Talking with Kelly after the event she was optimistic and up-beat with her accomplishment.  She attributed her great finish to those days spent riding in snow during the winters around Steamboat Springs…”it was about being tenacious and keeping it upright as much as possible”.

Next up for Kelly is a little rest before hitting our next Town Challenge race, a Winter Park XC race and then capping off the 4th of July with the Firecracker 50 in Breckenridge, CO.  Once that event is finish she’ll take a vacation with her family and then get back on the bike and continue the last half of the season.

Moots could not be more proud of Kelly.  She takes it all in stride, as she balances the full time work of a mom, business owner, and Pro bike racer.

Nice work Kelly!






Our school teacher from Ohio has been laid up in Whitefish for 2 days nursing, well…everything.  The first 400 miles took their toll on Tracy, a very irratated IT band to edema. From the update on her blog she was taken in by a family to rest up.  After two days off the bike, she is now underway.

The above video was shot at the start of the race.  Tracy is one tough cookie and pretty much smiles most of the time.

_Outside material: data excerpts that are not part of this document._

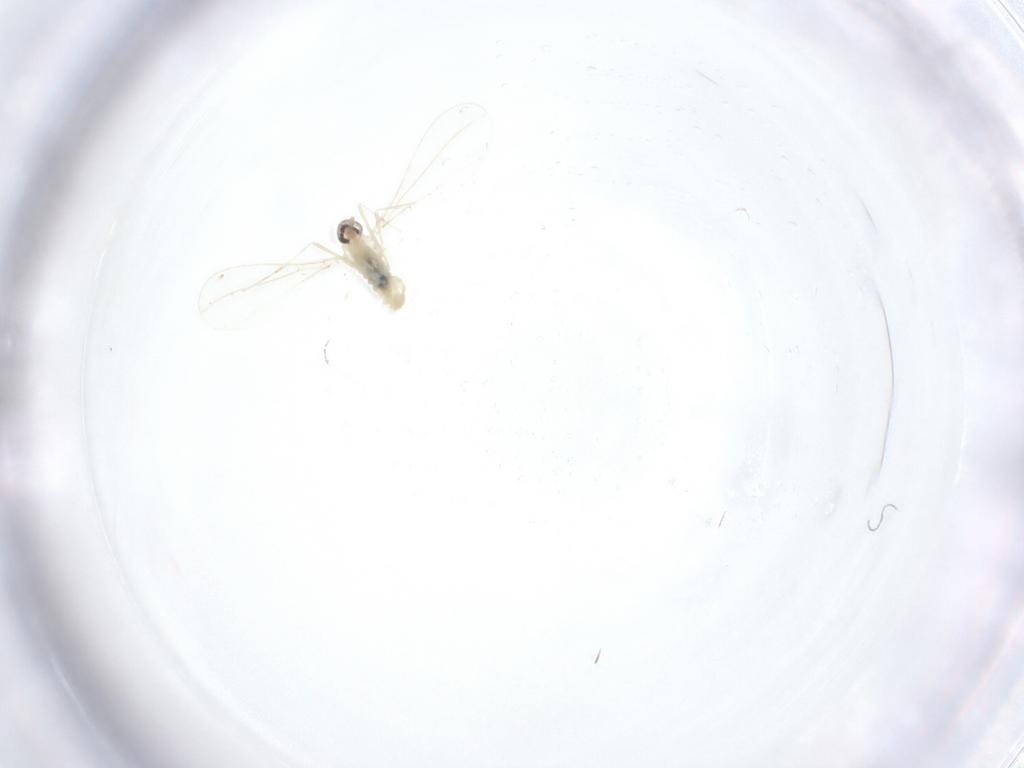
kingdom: Animalia
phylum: Arthropoda
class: Insecta
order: Diptera
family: Cecidomyiidae
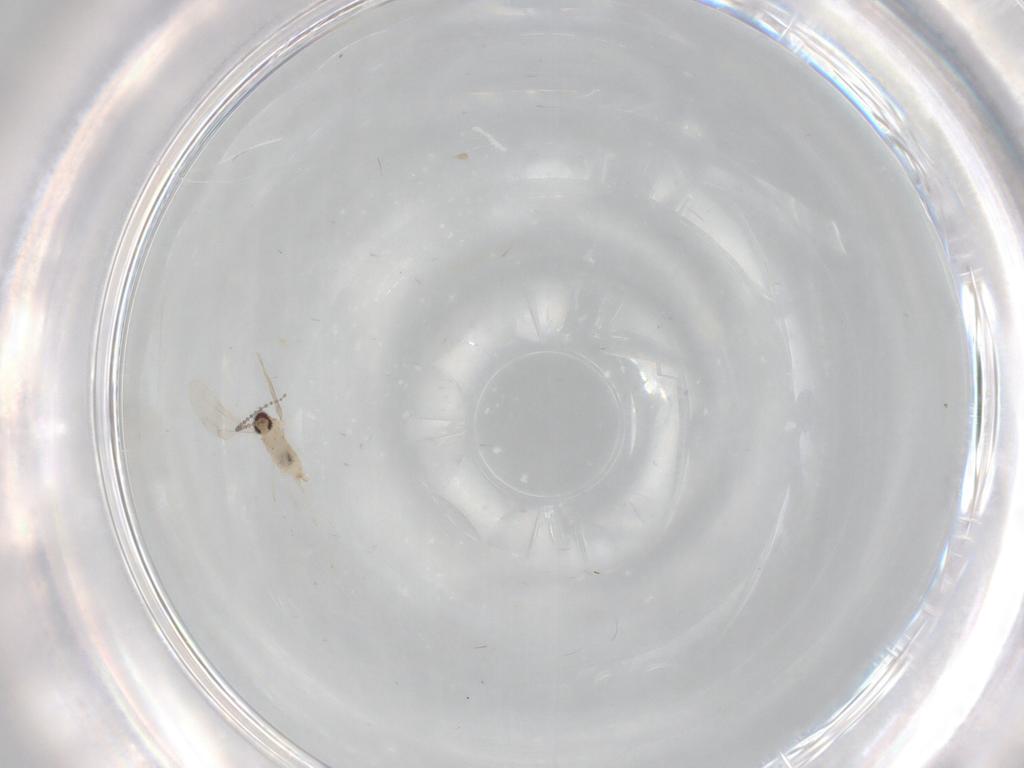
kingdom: Animalia
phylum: Arthropoda
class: Insecta
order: Diptera
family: Cecidomyiidae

Take a read of the events around her two days off the bike here: CONQUER THE DIVIDE.

We are looking forward to seeing her in Steamboat soon!


We are getting some sad news this morning that our good friend, hardman and multi-Tour Divide athlete Erik Lobeck has had to drop our of the race due to ankle injury.

The above photo (which I hi-jacked) was taken over the weekend as he tackled one of the early sections of snow.

Not too sure if he tweaked his ankle in the snow or what.  Hopefully we get more info soon.

All of us at Moots wish him the best.